◆ Short exercise a
Swap "Transcribe" for "Write out" wherever it occurs in the records from their first line through the line containing "അഞ്ചുവര്ഷംകൊണ്ട്", both included, and give those lines back with nothing else changed.

◆ Text excerpt
***

Race is on to save site of Roman chariot track
Campaigners hope to raise funds to preserve last remaining site of its kind in Britain
By Tom Peck Independent
There was considerable excitement among archaeologists when, in 2005, a firm of housing developers unearthed the only Roman chariot-racing track in Britain, on a site in Colchester, Essex.
Five years later, residents have less than a month to save the site. The racetrack is still hidden beneath local roads, gardens and old army buildings, but campaigners are hoping to buy a large Victorian garden which covers the key part of the circuit.
Buried beneath are eight stone enclosures, originally having been fitted with wooden double doors, like giant greyhound racing traps. The land is the garden of a listed but derelict sergeants' mess, which will become an exhibition if the campaign succeeds. If it fails, however, the building will become apartments, and the garden will be the apartment block's private land again.
For almost 2,000 years, the 350-metre outline of the track has remained intact. The site lay undiscovered until the Colchester Archaeological Trust (CAT) began excavating after the Ministry of Defence sold the barracks for housing in 2005. Archaeological digs suggest the racetrack was built in the early 2nd century, and lasted about 150 years before falling out of use, perhaps because a day at the races became prohibitively expensive for the local gentry – crowds received free admission and also expected to receive gifts.

***

◆ A block of data
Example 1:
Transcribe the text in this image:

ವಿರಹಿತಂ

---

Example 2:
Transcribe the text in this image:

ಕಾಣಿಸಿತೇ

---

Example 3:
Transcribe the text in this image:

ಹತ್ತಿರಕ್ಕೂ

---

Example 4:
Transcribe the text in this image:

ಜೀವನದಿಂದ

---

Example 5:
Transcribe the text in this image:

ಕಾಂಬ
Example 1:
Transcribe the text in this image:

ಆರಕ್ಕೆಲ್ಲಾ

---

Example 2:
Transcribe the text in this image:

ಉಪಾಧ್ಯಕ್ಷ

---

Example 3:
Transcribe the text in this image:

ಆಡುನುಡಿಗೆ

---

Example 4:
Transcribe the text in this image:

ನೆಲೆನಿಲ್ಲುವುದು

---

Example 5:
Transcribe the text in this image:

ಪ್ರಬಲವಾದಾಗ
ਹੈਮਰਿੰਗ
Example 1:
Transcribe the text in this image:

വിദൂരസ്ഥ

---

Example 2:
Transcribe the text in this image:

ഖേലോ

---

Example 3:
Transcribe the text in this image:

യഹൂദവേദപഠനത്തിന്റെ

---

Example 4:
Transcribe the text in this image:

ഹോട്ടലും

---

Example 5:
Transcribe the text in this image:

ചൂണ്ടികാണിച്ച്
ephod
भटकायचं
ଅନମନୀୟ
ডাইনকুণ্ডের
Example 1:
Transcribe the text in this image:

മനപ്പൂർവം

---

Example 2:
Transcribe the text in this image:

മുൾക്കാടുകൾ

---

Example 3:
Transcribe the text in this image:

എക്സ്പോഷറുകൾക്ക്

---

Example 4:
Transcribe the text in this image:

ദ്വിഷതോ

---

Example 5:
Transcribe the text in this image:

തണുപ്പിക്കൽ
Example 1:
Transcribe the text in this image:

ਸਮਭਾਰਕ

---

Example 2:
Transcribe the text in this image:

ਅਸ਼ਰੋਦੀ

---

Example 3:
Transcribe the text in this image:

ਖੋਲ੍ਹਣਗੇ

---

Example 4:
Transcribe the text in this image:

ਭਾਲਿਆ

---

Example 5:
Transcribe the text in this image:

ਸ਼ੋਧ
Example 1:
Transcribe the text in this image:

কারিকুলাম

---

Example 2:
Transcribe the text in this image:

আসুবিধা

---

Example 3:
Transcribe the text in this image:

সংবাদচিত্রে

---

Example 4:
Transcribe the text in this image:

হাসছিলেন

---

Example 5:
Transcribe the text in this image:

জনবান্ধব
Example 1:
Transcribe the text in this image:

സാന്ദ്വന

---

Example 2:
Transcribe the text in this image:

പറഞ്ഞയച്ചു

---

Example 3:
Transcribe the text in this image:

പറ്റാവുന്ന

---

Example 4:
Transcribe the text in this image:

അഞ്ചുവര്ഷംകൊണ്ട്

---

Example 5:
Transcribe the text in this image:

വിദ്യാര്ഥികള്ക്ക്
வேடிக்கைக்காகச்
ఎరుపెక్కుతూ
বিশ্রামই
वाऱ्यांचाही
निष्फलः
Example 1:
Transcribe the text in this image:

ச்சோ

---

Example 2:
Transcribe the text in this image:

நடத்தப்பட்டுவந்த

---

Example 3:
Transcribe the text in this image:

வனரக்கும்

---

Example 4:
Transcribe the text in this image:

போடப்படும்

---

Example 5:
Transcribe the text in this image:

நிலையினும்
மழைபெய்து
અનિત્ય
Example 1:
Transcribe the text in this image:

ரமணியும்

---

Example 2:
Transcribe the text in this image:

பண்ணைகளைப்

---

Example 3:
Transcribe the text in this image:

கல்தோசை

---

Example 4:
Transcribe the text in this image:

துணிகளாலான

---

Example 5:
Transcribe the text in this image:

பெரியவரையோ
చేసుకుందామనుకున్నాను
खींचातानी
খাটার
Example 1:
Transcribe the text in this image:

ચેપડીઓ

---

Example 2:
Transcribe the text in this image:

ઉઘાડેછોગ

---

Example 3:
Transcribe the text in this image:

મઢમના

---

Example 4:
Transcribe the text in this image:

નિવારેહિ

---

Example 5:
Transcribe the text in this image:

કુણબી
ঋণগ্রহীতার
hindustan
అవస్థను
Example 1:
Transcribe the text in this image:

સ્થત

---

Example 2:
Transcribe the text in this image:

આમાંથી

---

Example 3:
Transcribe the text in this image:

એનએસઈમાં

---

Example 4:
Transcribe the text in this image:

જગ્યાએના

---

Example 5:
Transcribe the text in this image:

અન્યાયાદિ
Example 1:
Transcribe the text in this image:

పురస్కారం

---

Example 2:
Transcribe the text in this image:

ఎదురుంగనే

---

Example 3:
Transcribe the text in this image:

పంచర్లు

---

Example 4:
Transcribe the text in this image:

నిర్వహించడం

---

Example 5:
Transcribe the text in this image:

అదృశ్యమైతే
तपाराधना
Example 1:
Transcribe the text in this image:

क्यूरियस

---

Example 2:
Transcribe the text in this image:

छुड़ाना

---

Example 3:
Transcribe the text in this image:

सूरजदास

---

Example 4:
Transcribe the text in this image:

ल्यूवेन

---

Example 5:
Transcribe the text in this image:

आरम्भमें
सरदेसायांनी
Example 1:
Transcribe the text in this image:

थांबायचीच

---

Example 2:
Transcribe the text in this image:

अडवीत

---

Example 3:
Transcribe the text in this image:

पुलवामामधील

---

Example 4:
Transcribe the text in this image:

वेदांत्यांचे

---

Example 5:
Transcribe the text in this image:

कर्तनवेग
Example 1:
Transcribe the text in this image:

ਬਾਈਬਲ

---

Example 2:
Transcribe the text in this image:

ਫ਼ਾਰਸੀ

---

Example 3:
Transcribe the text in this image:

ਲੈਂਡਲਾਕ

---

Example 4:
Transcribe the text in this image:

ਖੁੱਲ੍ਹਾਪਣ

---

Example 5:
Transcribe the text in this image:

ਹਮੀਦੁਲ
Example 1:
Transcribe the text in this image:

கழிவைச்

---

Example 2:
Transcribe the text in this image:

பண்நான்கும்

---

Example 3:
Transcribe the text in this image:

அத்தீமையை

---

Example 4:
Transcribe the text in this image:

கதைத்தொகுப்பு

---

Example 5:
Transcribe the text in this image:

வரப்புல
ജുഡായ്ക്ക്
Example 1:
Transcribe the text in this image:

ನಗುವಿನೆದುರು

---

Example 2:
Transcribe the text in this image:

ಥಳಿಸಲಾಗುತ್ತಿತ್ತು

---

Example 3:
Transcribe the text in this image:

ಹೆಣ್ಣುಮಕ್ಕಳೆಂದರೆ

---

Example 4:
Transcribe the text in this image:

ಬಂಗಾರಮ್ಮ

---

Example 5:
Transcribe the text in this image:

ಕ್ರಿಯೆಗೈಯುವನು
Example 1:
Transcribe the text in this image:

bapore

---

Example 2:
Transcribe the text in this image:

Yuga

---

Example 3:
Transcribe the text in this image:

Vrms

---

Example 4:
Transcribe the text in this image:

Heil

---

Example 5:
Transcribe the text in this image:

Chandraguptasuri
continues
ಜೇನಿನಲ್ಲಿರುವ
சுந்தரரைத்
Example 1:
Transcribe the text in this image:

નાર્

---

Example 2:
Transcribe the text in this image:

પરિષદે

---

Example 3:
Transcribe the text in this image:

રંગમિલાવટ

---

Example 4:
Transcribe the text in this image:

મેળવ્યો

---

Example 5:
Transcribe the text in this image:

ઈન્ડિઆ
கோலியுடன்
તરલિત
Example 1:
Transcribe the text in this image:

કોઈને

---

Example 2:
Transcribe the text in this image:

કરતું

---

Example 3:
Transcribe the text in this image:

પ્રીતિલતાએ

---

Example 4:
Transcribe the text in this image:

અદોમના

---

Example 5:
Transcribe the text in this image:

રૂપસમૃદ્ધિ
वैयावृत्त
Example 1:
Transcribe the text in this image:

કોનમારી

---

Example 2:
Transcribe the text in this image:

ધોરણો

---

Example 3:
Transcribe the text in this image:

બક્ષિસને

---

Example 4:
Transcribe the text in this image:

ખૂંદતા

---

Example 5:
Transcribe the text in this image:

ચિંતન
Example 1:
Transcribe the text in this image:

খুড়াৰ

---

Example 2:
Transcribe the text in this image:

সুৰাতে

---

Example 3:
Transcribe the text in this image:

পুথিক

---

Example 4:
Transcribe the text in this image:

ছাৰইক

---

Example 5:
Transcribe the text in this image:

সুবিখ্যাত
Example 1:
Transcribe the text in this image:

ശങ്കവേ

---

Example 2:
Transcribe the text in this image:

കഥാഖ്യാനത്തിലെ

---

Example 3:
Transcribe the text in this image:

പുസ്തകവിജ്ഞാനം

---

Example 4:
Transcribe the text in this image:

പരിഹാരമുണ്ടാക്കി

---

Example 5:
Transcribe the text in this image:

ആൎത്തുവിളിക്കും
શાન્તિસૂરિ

***

◆ Short exercise b
Type out the entire article on the Roman chariot track again, word for word.

◆ Task response a
Example 1:
Write out the text in this image:

ವಿರಹಿತಂ

---

Example 2:
Write out the text in this image:

ಕಾಣಿಸಿತೇ

---

Example 3:
Write out the text in this image:

ಹತ್ತಿರಕ್ಕೂ

---

Example 4:
Write out the text in this image:

ಜೀವನದಿಂದ

---

Example 5:
Write out the text in this image:

ಕಾಂಬ
Example 1:
Write out the text in this image:

ಆರಕ್ಕೆಲ್ಲಾ

---

Example 2:
Write out the text in this image:

ಉಪಾಧ್ಯಕ್ಷ

---

Example 3:
Write out the text in this image:

ಆಡುನುಡಿಗೆ

---

Example 4:
Write out the text in this image:

ನೆಲೆನಿಲ್ಲುವುದು

---

Example 5:
Write out the text in this image:

ಪ್ರಬಲವಾದಾಗ
ਹੈਮਰਿੰਗ
Example 1:
Write out the text in this image:

വിദൂരസ്ഥ

---

Example 2:
Write out the text in this image:

ഖേലോ

---

Example 3:
Write out the text in this image:

യഹൂദവേദപഠനത്തിന്റെ

---

Example 4:
Write out the text in this image:

ഹോട്ടലും

---

Example 5:
Write out the text in this image:

ചൂണ്ടികാണിച്ച്
ephod
भटकायचं
ଅନମନୀୟ
ডাইনকুণ্ডের
Example 1:
Write out the text in this image:

മനപ്പൂർവം

---

Example 2:
Write out the text in this image:

മുൾക്കാടുകൾ

---

Example 3:
Write out the text in this image:

എക്സ്പോഷറുകൾക്ക്

---

Example 4:
Write out the text in this image:

ദ്വിഷതോ

---

Example 5:
Write out the text in this image:

തണുപ്പിക്കൽ
Example 1:
Write out the text in this image:

ਸਮਭਾਰਕ

---

Example 2:
Write out the text in this image:

ਅਸ਼ਰੋਦੀ

---

Example 3:
Write out the text in this image:

ਖੋਲ੍ਹਣਗੇ

---

Example 4:
Write out the text in this image:

ਭਾਲਿਆ

---

Example 5:
Write out the text in this image:

ਸ਼ੋਧ
Example 1:
Write out the text in this image:

কারিকুলাম

---

Example 2:
Write out the text in this image:

আসুবিধা

---

Example 3:
Write out the text in this image:

সংবাদচিত্রে

---

Example 4:
Write out the text in this image:

হাসছিলেন

---

Example 5:
Write out the text in this image:

জনবান্ধব
Example 1:
Write out the text in this image:

സാന്ദ്വന

---

Example 2:
Write out the text in this image:

പറഞ്ഞയച്ചു

---

Example 3:
Write out the text in this image:

പറ്റാവുന്ന

---

Example 4:
Write out the text in this image:

അഞ്ചുവര്ഷംകൊണ്ട്

◆ Task response b
Race is on to save site of Roman chariot track
Campaigners hope to raise funds to preserve last remaining site of its kind in Britain
By Tom Peck Independent
There was considerable excitement among archaeologists when, in 2005, a firm of housing developers unearthed the only Roman chariot-racing track in Britain, on a site in Colchester, Essex.
Five years later, residents have less than a month to save the site. The racetrack is still hidden beneath local roads, gardens and old army buildings, but campaigners are hoping to buy a large Victorian garden which covers the key part of the circuit.
Buried beneath are eight stone enclosures, originally having been fitted with wooden double doors, like giant greyhound racing traps. The land is the garden of a listed but derelict sergeants' mess, which will become an exhibition if the campaign succeeds. If it fails, however, the building will become apartments, and the garden will be the apartment block's private land again.
For almost 2,000 years, the 350-metre outline of the track has remained intact. The site lay undiscovered until the Colchester Archaeological Trust (CAT) began excavating after the Ministry of Defence sold the barracks for housing in 2005. Archaeological digs suggest the racetrack was built in the early 2nd century, and lasted about 150 years before falling out of use, perhaps because a day at the races became prohibitively expensive for the local gentry – crowds received free admission and also expected to receive gifts.